Etant donné le nombre de cibles et le potentiel pour une propagation explosive et exponentielle, nous vous suggérons de traiter ce problème immédiatement, en partant du principe que le correctif fera l’objet d’une ingénierie inverse et qu’un exploit sera créé, vous devez donc mettre à jour dès que possible. Pour plus d’informations, consultez la section Quoi faire ? de cet article.

Le fait que Microsoft ait accepté, de façon exceptionnelle, de publier des correctifs pour Windows XP et Windows 2003 est très intéressant.

Compte tenu de l’impact potentiel sur les clients et leurs entreprises, nous avons décidé de rendre disponibles les mises à jour de sécurité pour les plateformes ne faisant plus partie du support standard. Nous recommandons aux clients utilisant l’un de ces systèmes d’exploitation de télécharger et d’installer la mise à jour dès que possible.  

Au cours des cinq années qui ont suivi la date de fin de vie de Windows XP et 2003, Microsoft a publié de nombreux correctifs, pour des problèmes critiques au sein de sa famille de systèmes d’exploitation, qui ne proposaient pas de retroportage pour ses produits arrêtés.

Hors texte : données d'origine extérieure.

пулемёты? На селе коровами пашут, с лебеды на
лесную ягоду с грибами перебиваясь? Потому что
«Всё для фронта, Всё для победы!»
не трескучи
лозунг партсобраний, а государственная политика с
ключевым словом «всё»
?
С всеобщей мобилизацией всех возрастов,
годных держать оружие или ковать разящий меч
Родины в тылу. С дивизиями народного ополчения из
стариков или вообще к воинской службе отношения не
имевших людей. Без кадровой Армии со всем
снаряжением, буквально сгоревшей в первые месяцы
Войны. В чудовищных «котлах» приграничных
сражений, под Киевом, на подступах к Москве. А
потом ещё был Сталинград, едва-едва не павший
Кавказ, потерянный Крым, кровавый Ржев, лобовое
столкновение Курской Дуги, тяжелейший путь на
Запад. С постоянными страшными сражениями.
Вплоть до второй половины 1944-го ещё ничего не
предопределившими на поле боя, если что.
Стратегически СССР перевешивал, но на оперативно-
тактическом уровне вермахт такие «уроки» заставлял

Microsoft a enfreint cette règle de manière exceptionnelle dans quatre cas bien particuliers, dont celui-ci, et aussi lors de l’épidémie de WannaCry en 2017.

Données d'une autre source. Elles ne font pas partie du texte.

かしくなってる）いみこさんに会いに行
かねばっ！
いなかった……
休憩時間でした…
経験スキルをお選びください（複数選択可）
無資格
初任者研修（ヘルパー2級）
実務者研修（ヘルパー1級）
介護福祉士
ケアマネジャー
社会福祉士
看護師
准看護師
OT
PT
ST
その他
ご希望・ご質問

WannaCry est un ransomware de type ver (worm) qui s’est répandu dans le monde entier, en un jour, en exploitant une faille de la version 1 du logiciel Microsoft dédié aux PME. Le ver n’a eu aucun mal à trouver des centaines de milliers de systèmes Windows à infecter malgré l’âge du logiciel et un correctif qui avait été publié le mois précédent.

Comme pour démontrer notre échec collectif et continu à tirer la leçon de l’importance de la mise à jour, WannaCry a été suivi un peu plus d’un mois plus tard par NotPetya, une autre épidémie mondiale de ransomware utilisant le même exploit.

Quoi faire ?

Quoi que vous fassiez, mettez à jour vos systèmes le plus vite possible.

Si, pour une raison quelconque, vous ne pouvez pas installer le correctif immédiatement, Microsoft propose les solutions suivantes :

  • Activez Network Level Authentication (NLA). Cela oblige un utilisateur à s’authentifier avant que le RDP ne soit pris pour cible par un attaquant. Tous les systèmes affectés ne prennent pas en charge NLA.
  • Désactivez le RDP. Si le RDP n’est pas en cours d’exécution, la vulnérabilité ne peut pas être exploitée. Aussi évident que cela puisse paraître, certaines entreprises sont incapables de travailler sans RDP, et certaines l’utilisent sans s’en rendre compte.
  • Bloquez le port TCP 3389. Bloquer le port 3389 (et tous les autres ports que vous avez attribué au RDP) de manière périmétrique empêchera une attaque de pénétrer dans votre réseau mais ne pourra pas empêcher une attaque qui viendrait de l’intérieur de celui-ci.


Billet inspiré de UPDATE NOW! Critical, remote, ‘wormable’ Windows vulnerability, sur Sophos nakedsecurity.